MDA: I can tell you who are my favorite writers. A Xhosa novel by The AC Jordan Of Ancestors. The first novel I ever read by the father of a minister in Mandela’s government. Thomas Mfula in SiSotho. I have read British author TK. Wole Soyinke, Chinua Achebe. Those are the guys I used to read a lot. I observed in my novels a great influence from Sotho and Xhosa writing. The expression, the voice, I expect comes from them. The collective narrator comes from the oral tradition, the way people talk. The communal voice.
BA: A great many those who were writing during apartheid later became politicians. Is this a good thing for writing? For the government?
MDA: Politicians are very filthy. Other writers in South Africa became politicians. A lot of the women. Poets of high caliber. Wally Serote, South Africa’s ambassador in England is also a poet. When they were in the liberation struggle they were very active as poets. I can see them some times longing to be writers. I’ve seen that it’s very easy to be corrupted by power. I think I can easily be corrupted. That’s one fear. I am very happy to be outside and be critical, because I know that power can corrupt. I’ve seen good people fall and become very, very rotten. If these good people can become rotten, then I can become rotten too. Heroes of the liberation struggle that become very, very bad. That’s why I’d rather be a critic. The thought of being a politician is very harrowing.
BA: What was your experience of voting during the first all-race elections in 1994?

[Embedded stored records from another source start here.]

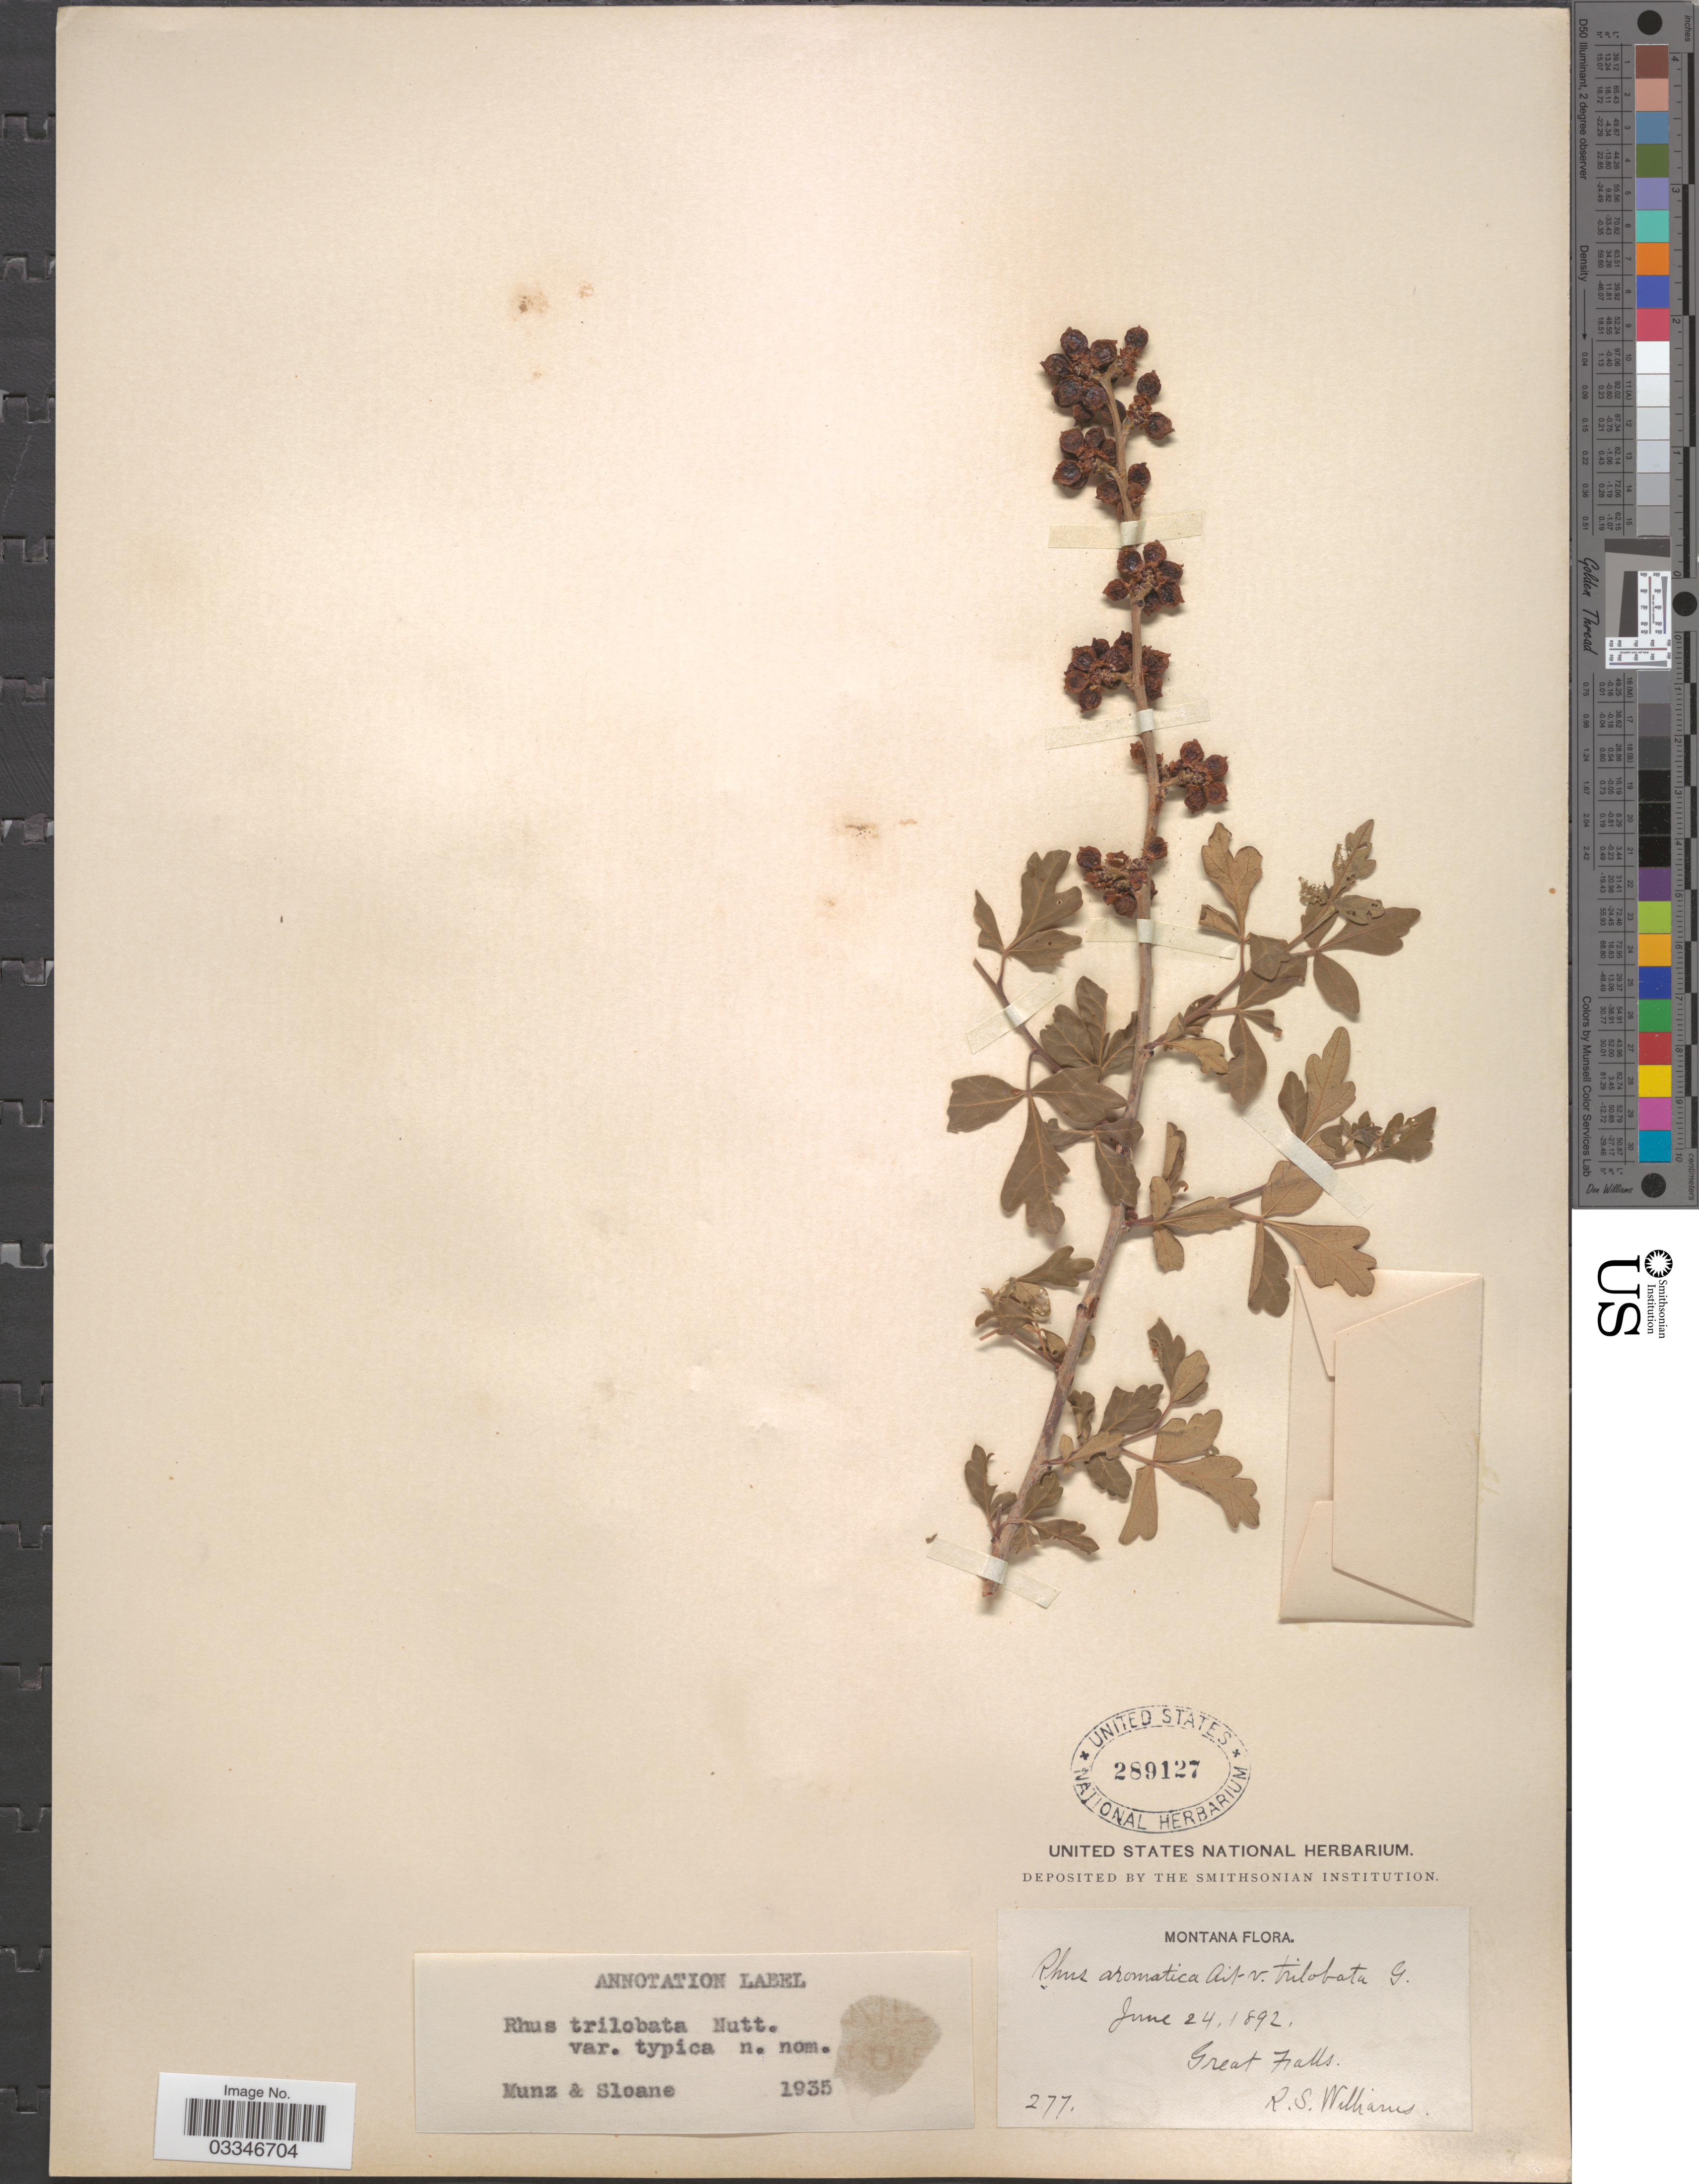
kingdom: Plantae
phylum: Tracheophyta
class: Magnoliopsida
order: Sapindales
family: Anacardiaceae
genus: Rhus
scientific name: Rhus trilobata var. typica Munz & Sloane ined.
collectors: R. S. Williams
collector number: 277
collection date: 1892-06-24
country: United States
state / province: Montana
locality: Great Falls.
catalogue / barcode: US 289127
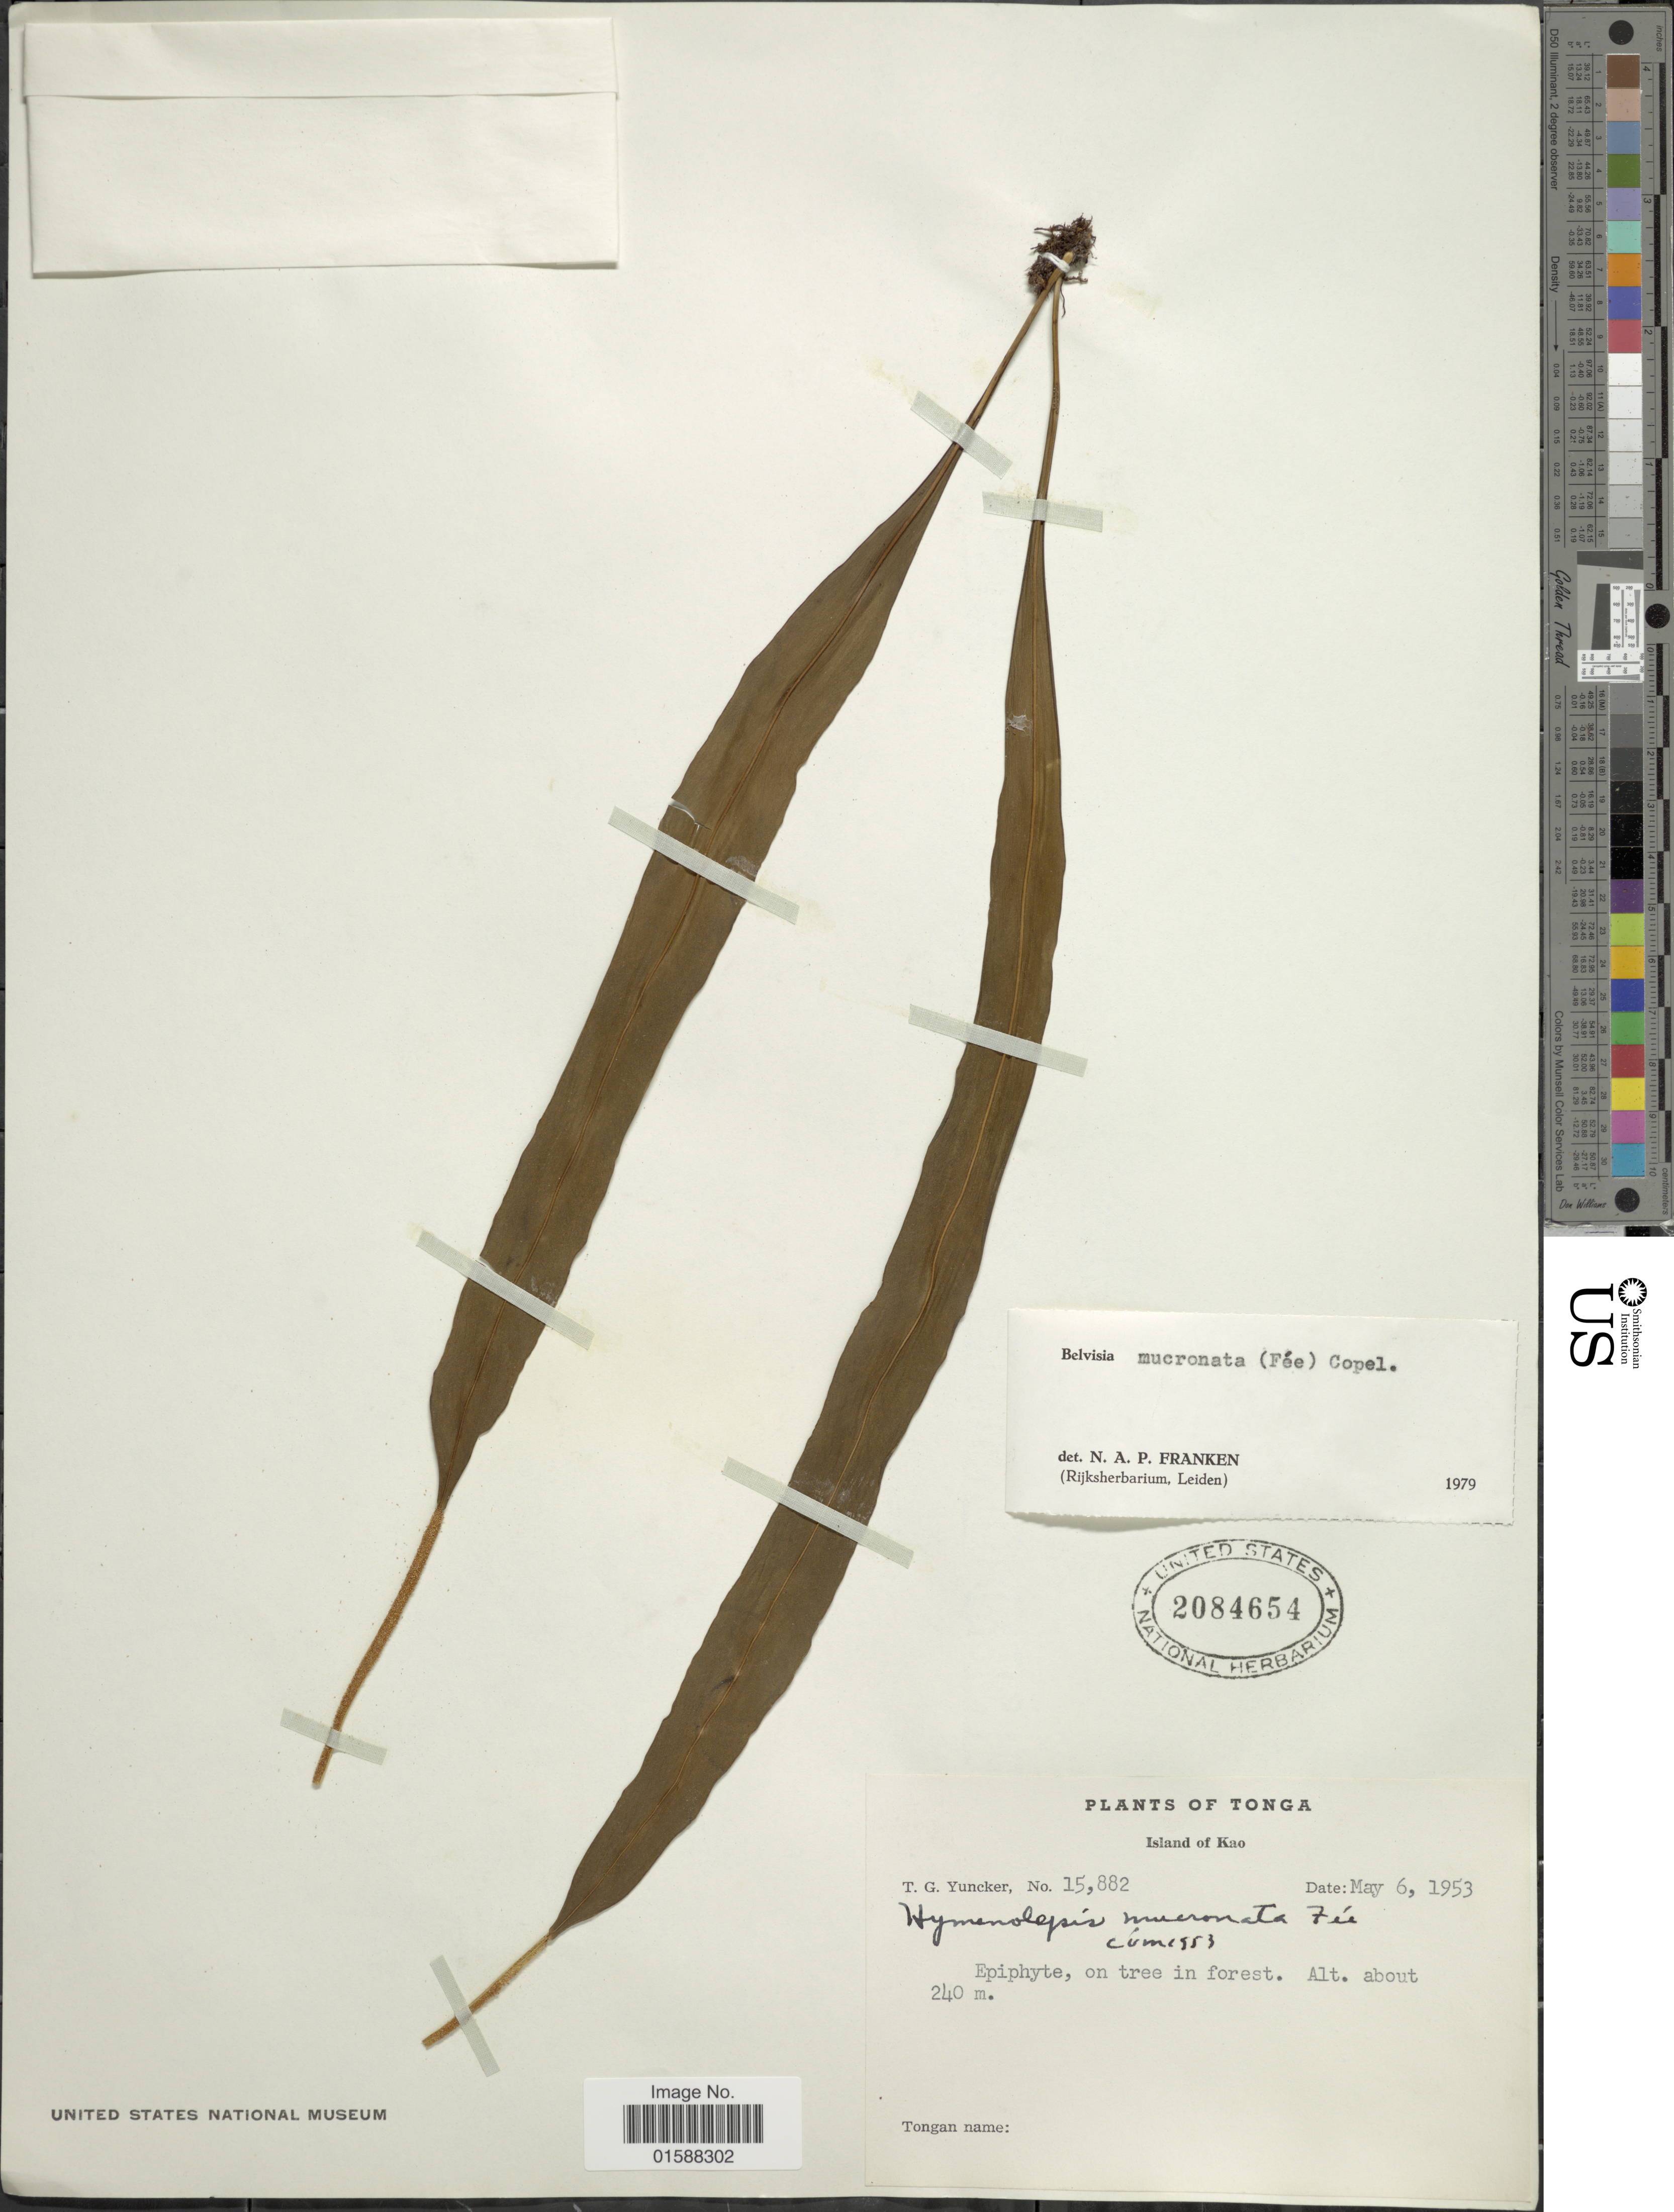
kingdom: Plantae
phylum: Tracheophyta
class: Polypodiopsida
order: Polypodiales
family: Polypodiaceae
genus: Lepisorus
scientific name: Lepisorus mucronatus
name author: (Fée) Li S. Wang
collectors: T. G. Yuncker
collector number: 15882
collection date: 1953-05-06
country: Tonga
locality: Island of Kao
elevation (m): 240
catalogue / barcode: US 2084654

MDA: I voted in Canada, in Montreal, at the Ukrainian center there in 1994. It was the nearest voting station for me because I was teaching at the University of Vermont. I voted for the first time in my life. Soon after I returned to South Africa. There was euphoria. Then after some time there was depression, and deeper polarization. Now things are looking up. The economy and people are beginning to accept that things can change.
BA: You are very critical of the ANC in your work? Do you see an alternative to them?
MDA: Just on three issues I would vote for the government: pro-choice, death penalty, and gay rights. If they took issue of death penalty to the people, they would lose on that referendum. Sexual orientation is also an unpopular policy. But we can not move from that great oppression and be the oppressors of others. You need a strong opposition to the left of the ANC and to the right of the ANC. The ANC is Thatcherite. When you look at their policies, it looks like Reagonomics. You need a party to the left of that. The ANC manages to be strong because the opposition is hopeless.
The opposition will come from the ANC. The trade-unionists and the communists still toe the ANC line, and they become ministers, but sooner or later there will be leaders who can’t be bought anymore. There will be a new left party, which will be a strong opposition party to the ANC in three or four years. Afrikaaner farmers are joining the ANC, especially in the northwest province. They are campaigning for the ANC. I’m quite excited with developments in the country. I’m quite happy that the ANC came together with the National Party. My hope for South Africa, as far as white people are concerned, lies with the Afrikaaner. They have a greater commitment. They have no other home. The English have always looked to England; they have always seen themselves as a colonial outpost. They still have that mentality. The Afrikaaners didn’t become Dutch; they are the first people to call themselves African. The Afrikaaners did many dirty things to us, but we need to face the facts now: we are compatriots. They belong there; they can’t go to Holland or France or anywhere. They became a new tribe all together. A new culture. They are like the tri-racial isolates in Ohio. I’m excited to see Afrikaaners shedding those old racist views. They are working together. They are still there. We are human beings we can actually work together. We can create a new society.
Benjamin Austen is an associate editor of Harper's Magazine. His essay, The Pen or the Gun on the fiction of Zakes Mda, appeared in the February 2005 issue of Harper's.